There was 246,274 square feet of leased commercial space through the TorontoMLS system in August 2012, a 54 per cent decline compared to the previous year, reports the Toronto Real Estate Board (TREB) Commercial Division Members.

A 54 per cent decline compared to August 2011

TORONTO

There was 246,274 square feet of leased commercial space through the TorontoMLS system in August 2012, a 54 per cent decline compared to the previous year, reports the Toronto Real Estate Board (TREB) Commercial Division Members.

“Recent economic news pointed to pluses and minuses for the commercial real estate market in the Greater Toronto Area. Business investment was a driver of GDP growth in the second quarter, but at the same time growth in exports reached a four quarter low,” said TREB commercial division chair Cynthia Lai in a statement.

“These mixed results point to uncertainty about future economic growth, which helps explain why some industrial firms in the GTA have remained on the sidelines with regard to real estate investment.”

The industrial segment of the market continued to account for the majority of leased space, 61 per cent, with deals reported for 151,365 square feet.

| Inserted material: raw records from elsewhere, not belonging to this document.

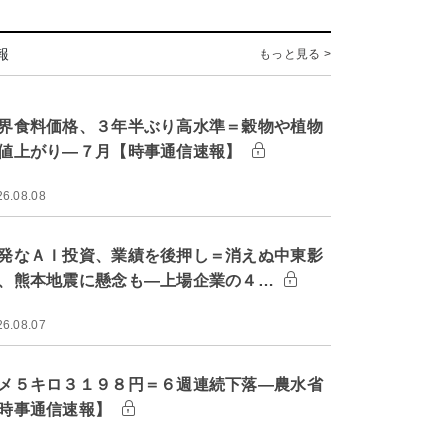
報
もっと見る >
界食料価格、３年半ぶり高水準＝穀物や植物
値上がり―７月【時事通信速報】
26.08.08
発なＡＩ投資、業績を後押し＝消えぬ中東影
、熊本地震に懸念も―上場企業の４…
26.08.07
メ５キロ３１９８円＝６週連続下落―農水省
時事通信速報】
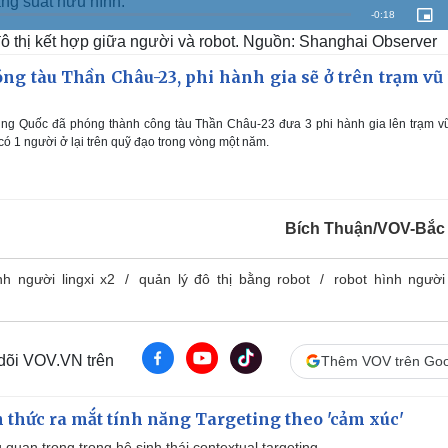
ăng suất hữu hình.
R
-
0:18
P
i
ô thị kết hợp giữa người và robot. Nguồn: Shanghai Observer
c
e
t
u
r
g tàu Thần Châu-23, phi hành gia sẽ ở trên trạm vũ 
m
e
-
i
a
n
-
ng Quốc đã phóng thành công tàu Thần Châu-23 đưa 3 phi hành gia lên trạm vũ
P
i
i
 có 1 người ở lại trên quỹ đạo trong vòng một năm.
c
t
n
u
r
e
i
n
Bích Thuận/VOV-Bắc
g
nh người lingxi x2
quản lý đô thị bằng robot
robot hình người
T
i
m
 dõi VOV.VN trên
Thêm VOV trên Goo
e
thức ra mắt tính năng Targeting theo 'cảm xúc'
quan trọng trong hệ sinh thái contextual targeting.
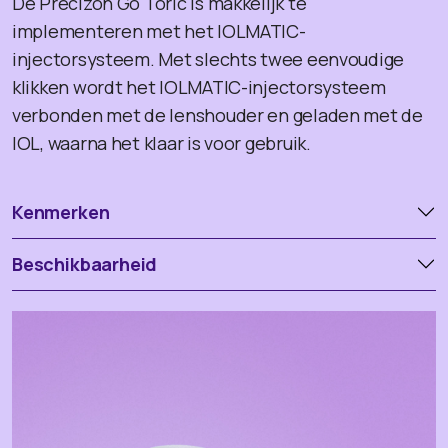
De Precizon Go Toric is makkelijk te
implementeren met het IOLMATIC-
injectorsysteem. Met slechts twee eenvoudige
klikken wordt het IOLMATIC-injectorsysteem
verbonden met de lenshouder en geladen met de
IOL, waarna het klaar is voor gebruik.
Kenmerken
Beschikbaarheid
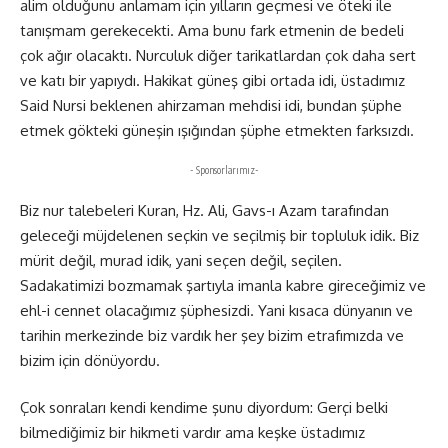
alim olduğunu anlamam için yılların geçmesi ve öteki ile
tanışmam gerekecekti. Ama bunu fark etmenin de bedeli
çok ağır olacaktı. Nurculuk diğer tarikatlardan çok daha sert
ve katı bir yapıydı. Hakikat güneş gibi ortada idi, üstadımız
Said Nursi beklenen ahirzaman mehdisi idi, bundan şüphe
etmek gökteki güneşin ışığından şüphe etmekten farksızdı.
- Sponsorlarımız-
Biz nur talebeleri Kuran, Hz. Ali, Gavs-ı Azam tarafından
geleceği müjdelenen seçkin ve seçilmiş bir topluluk idik. Biz
mürit değil, murad idik, yani seçen değil, seçilen.
Sadakatimizi bozmamak şartıyla imanla kabre gireceğimiz ve
ehl-i cennet olacağımız şüphesizdi. Yani kısaca dünyanın ve
tarihin merkezinde biz vardık her şey bizim etrafımızda ve
bizim için dönüyordu.
Çok sonraları kendi kendime şunu diyordum: Gerçi belki
bilmediğimiz bir hikmeti vardır ama keşke üstadımız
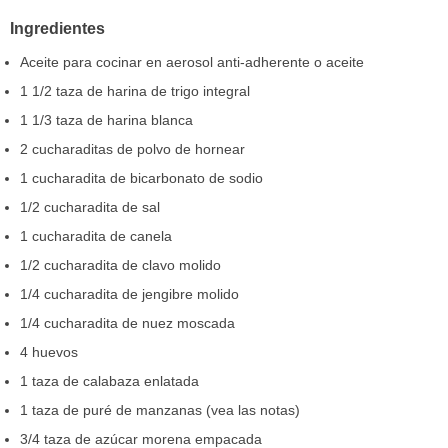
Ingredientes
Aceite para cocinar en aerosol anti-adherente o aceite
1 1/2 taza de harina de trigo integral
1 1/3 taza de harina blanca
2 cucharaditas de polvo de hornear
1 cucharadita de bicarbonato de sodio
1/2 cucharadita de sal
1 cucharadita de canela
1/2 cucharadita de clavo molido
1/4 cucharadita de jengibre molido
1/4 cucharadita de nuez moscada
4 huevos
1 taza de calabaza enlatada
1 taza de puré de manzanas (vea las notas)
3/4 taza de azúcar morena empacada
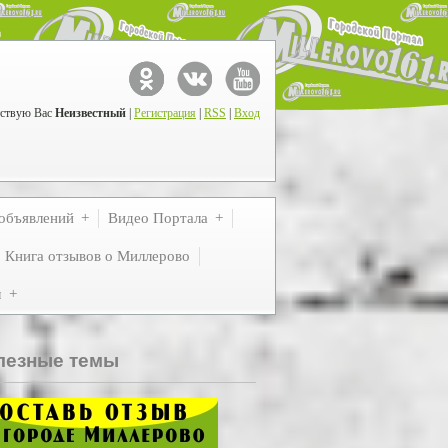
ствую Вас
Неизвестный
|
Регистрация
|
RSS
|
Вход
объявлений
Видео Портала
Книга отзывов о Миллерово
м
лезные темы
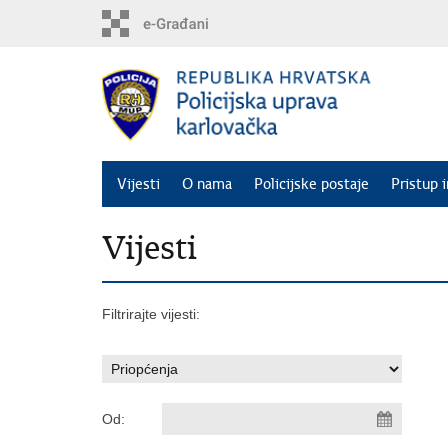
Preskoči
na
glavni
sadržaj
Vijesti
O nama
Policijske postaje
Pristup 
Vijesti
Filtrirajte vijesti:
Od:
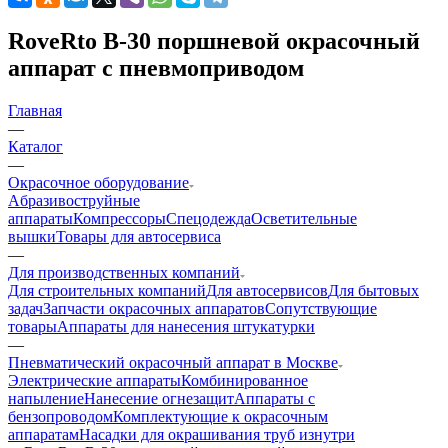
RoveRto B-30 поршневой окрасочный
аппарат с пневмоприводом
Главная
—
Каталог
—
Окрасочное оборудование
Aбразивоструйные
аппараты
Компрессоры
Спецодежда
Осветительные
вышки
Товары для автосервиса
—
Для производственных компаний
Для строительных компаний
Для автосервисов
Для бытовых
задач
Запчасти окрасочных аппаратов
Сопутствующие
товары
Аппараты для нанесения штукатурки
—
Пневматический окрасочный аппарат в Москве
Электрические аппараты
Комбинированное
напыление
Нанесение огнезащит
Аппараты с
бензопроводом
Комплектующие к окрасочным
аппаратам
Насадки для окрашивания труб изнутри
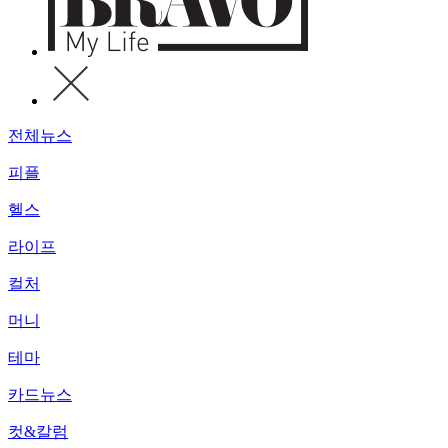
전체뉴스
피플
헬스
라이프
컬처
머니
테마
카드뉴스
컷&칼럼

The average lease rate was $5.74 per square foot net, up from $4.28 per square foot net reported in August 2011.

The average lease rate for commercial/retail properties was down 61.6 per cent from last year to $11.32 from $29.47.

TREB reports that this change was due to a large retail lease transaction; larger properties often lease for a smaller amount per square foot.

The number of commercial properties sold in August 2012 was similar to the total for the previous year, 59 this year versus 64 in 2011.

The annual change in the average selling price per square foot was mixed depending on the property type in question.

The average industrial selling price was up on a year-over-year basis whereas the average price for commercial/retail and office properties was down.

“Given the uncertain economic outlook businesses have faced this year, the fact that the number of transactions in August remained in line with last year’s total is a positive sign,” said Lai.

“It is also important to note that the types of deals differ from one period to the next, which goes a long way to explaining the average price differences between August 2012 and the same period last year.”